YOUR ASSIGNMENT – Print the lines below exactly as they are, leaving out the pictures.

PROVIDED INFORMATION –
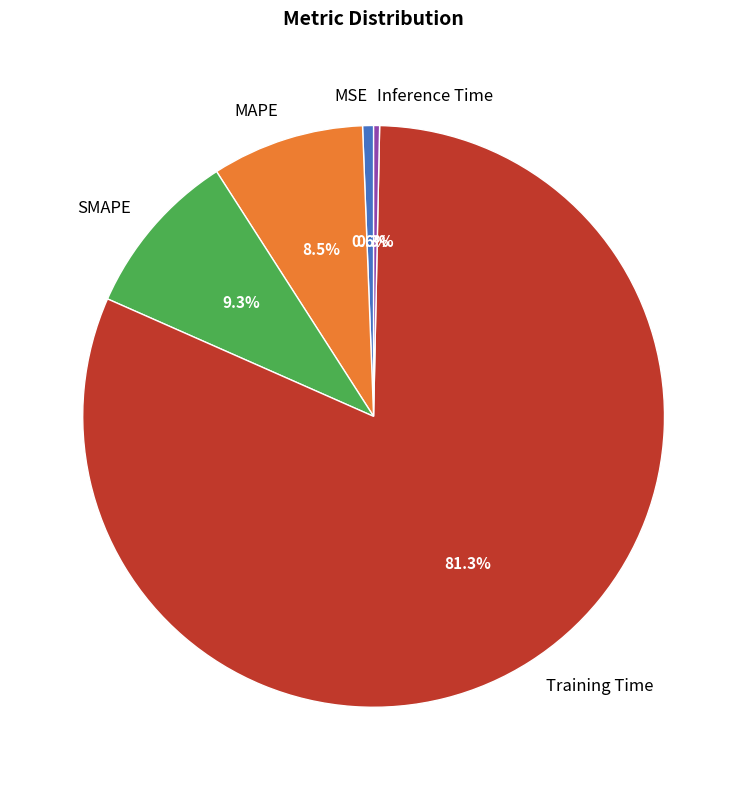

How many segments does this pie chart have?

5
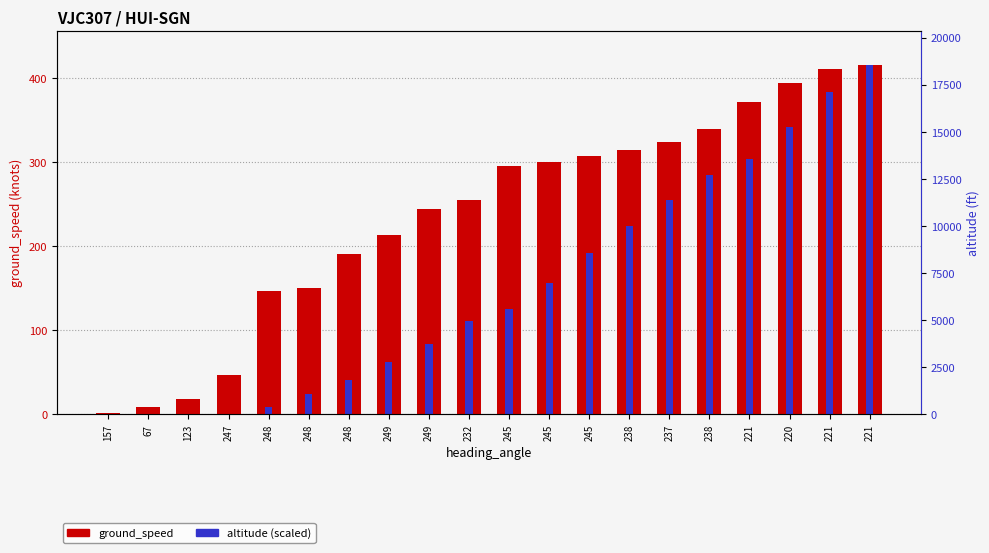

Read the ground_speed value at 245.

295.0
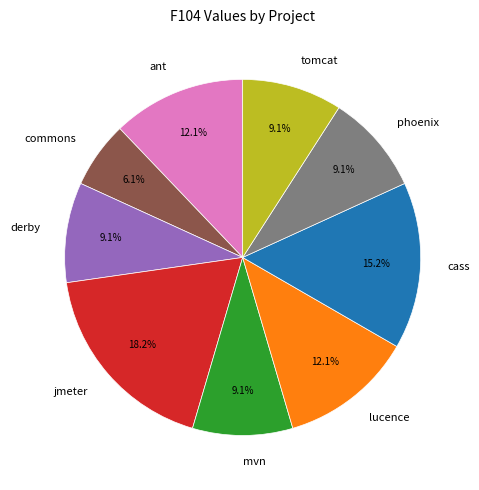

Which slice is the largest?

jmeter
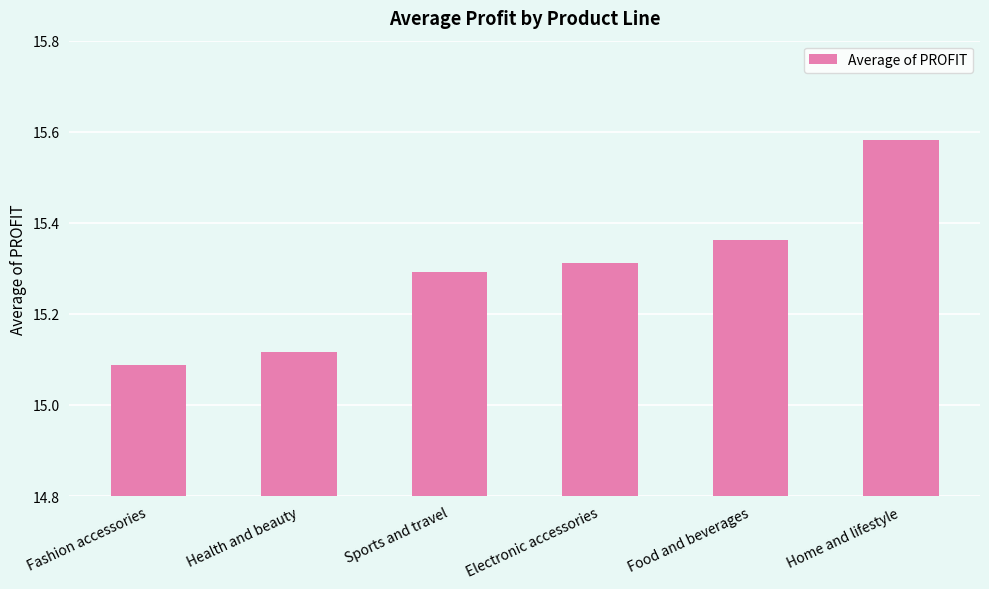

What is the label of the 2nd bar from the right?

Food and beverages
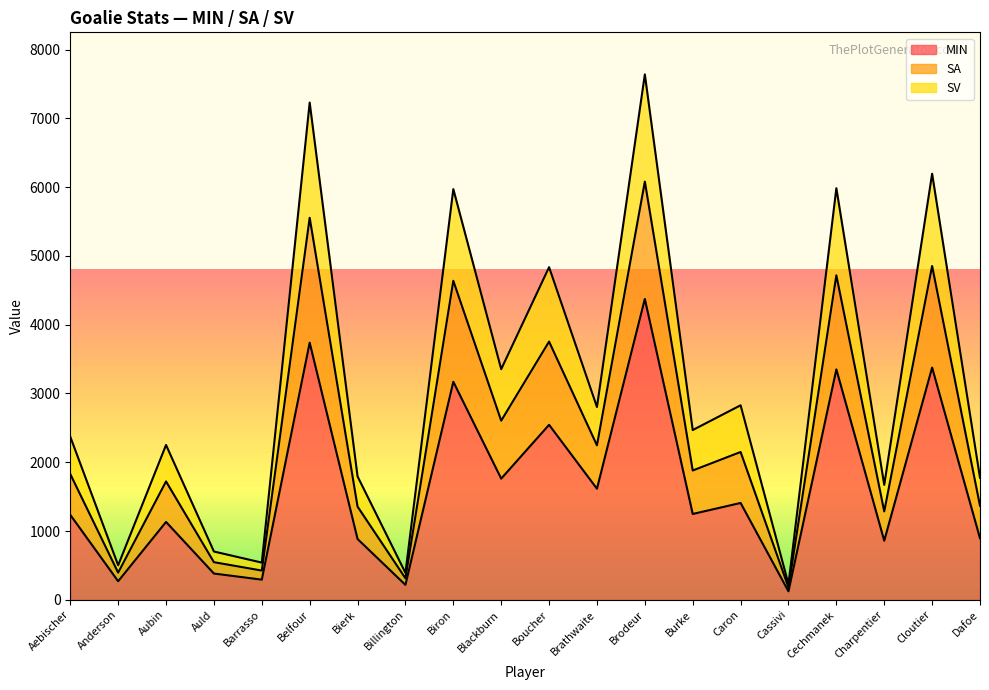

True or false: SV and SA intersect in this chart.

False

TASK SOLUTION –
How many segments does this pie chart have?

5

Read the ground_speed value at 245.

295.0

Which slice is the largest?

jmeter

What is the label of the 2nd bar from the right?

Food and beverages

True or false: SV and SA intersect in this chart.

False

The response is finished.